Sommige Engelse fruitmuren werden vanaf de achttiende eeuw verwarmd door horizontale rookgaskanalen er doorheen te leiden.


Vuurpotten

Een andere techniek om bloesems tegen late nachtvorst te beschermen is het gebruik van warmte, vooral tussen kersen- en perenbomen.
Als het aan de bodem -3°C is, kan het bij de bloesem -1°C zijn, vooral omdat er tegenwoordig uitsluitend laagstamfruit geplant wordt (hoger is warmer). Koudere lucht is zwaarder. Bij rustige en heldere nachten kan het gemakkelijk 5 graden kouder zijn aan de grond dan op 1,5 m hoogte. Tussen de bomen werden dan vuurtjes met lang smeulend materiaal gestookt. Tegenwoordig worden hiervoor vuurpotten met 5 liter paraffine en een brandduur van 10 tot 12 uur gebruikt. Om een nachtvorst van -2 graden Celsius te weren zijn 200 potten per hectare nodig. Bij een nachtvorst van -3 tot -4 graden Celsius zijn 300 potten/ha nodig.

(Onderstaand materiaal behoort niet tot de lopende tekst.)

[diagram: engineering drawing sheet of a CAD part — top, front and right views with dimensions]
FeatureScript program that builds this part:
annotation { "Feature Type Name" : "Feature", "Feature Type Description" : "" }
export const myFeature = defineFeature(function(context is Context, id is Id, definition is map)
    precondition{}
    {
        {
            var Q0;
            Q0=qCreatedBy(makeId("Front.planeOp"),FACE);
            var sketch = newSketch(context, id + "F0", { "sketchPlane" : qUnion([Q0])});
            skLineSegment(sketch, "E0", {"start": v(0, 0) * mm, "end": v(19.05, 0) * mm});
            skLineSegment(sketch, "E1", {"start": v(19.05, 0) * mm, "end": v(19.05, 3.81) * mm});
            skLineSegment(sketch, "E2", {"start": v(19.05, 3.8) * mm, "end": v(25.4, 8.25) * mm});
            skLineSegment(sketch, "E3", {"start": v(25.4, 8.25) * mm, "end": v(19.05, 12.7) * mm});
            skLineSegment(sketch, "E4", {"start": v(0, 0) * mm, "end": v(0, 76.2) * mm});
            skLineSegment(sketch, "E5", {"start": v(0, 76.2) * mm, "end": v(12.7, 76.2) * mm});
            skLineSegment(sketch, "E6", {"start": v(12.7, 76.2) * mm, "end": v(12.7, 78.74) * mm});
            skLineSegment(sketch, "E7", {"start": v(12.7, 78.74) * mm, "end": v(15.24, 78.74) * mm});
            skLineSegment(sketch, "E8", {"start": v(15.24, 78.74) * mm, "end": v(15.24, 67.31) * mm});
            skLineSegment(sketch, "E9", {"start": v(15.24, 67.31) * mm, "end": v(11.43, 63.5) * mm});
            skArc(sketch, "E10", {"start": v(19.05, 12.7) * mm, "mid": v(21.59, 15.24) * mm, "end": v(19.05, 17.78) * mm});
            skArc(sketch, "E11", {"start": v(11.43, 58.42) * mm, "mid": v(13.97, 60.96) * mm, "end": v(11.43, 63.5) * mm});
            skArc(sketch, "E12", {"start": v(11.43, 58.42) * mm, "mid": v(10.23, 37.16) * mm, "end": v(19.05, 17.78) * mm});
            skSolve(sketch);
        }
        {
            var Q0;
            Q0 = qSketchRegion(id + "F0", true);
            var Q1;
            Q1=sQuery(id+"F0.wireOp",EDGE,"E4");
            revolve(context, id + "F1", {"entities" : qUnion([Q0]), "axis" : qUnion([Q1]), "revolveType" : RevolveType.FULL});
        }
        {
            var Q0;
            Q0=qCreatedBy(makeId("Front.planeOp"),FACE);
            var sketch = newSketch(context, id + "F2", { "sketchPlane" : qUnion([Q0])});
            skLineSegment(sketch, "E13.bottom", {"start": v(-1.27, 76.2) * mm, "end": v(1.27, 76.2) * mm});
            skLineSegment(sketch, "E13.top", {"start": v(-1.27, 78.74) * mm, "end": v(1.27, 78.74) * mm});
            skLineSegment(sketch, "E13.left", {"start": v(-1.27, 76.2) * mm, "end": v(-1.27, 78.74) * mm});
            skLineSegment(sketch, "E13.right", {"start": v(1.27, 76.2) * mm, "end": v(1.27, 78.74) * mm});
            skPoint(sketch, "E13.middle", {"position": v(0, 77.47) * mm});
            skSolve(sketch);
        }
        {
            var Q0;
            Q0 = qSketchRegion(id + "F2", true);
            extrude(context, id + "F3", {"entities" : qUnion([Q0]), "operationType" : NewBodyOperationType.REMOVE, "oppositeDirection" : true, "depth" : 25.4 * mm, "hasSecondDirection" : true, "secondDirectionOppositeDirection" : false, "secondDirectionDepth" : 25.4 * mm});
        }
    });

Ook helikopters en rijdende warmtekanonnen worden tegenwoordig ingezet om de schade te beperken.
Of beregening, liefst onder i.p.v. over de bomen (en bij voorkeur op lang gras): dit om de ontwikkeling van bacteriën en schimmels op de bloem en afspoelen van stuifmeel te vermijden.

Het is niet omdat de blaadjes bruin zijn, dat daarom de vrucht bevroren is. Die kan nog beschermd tussen de blaadjes zitten.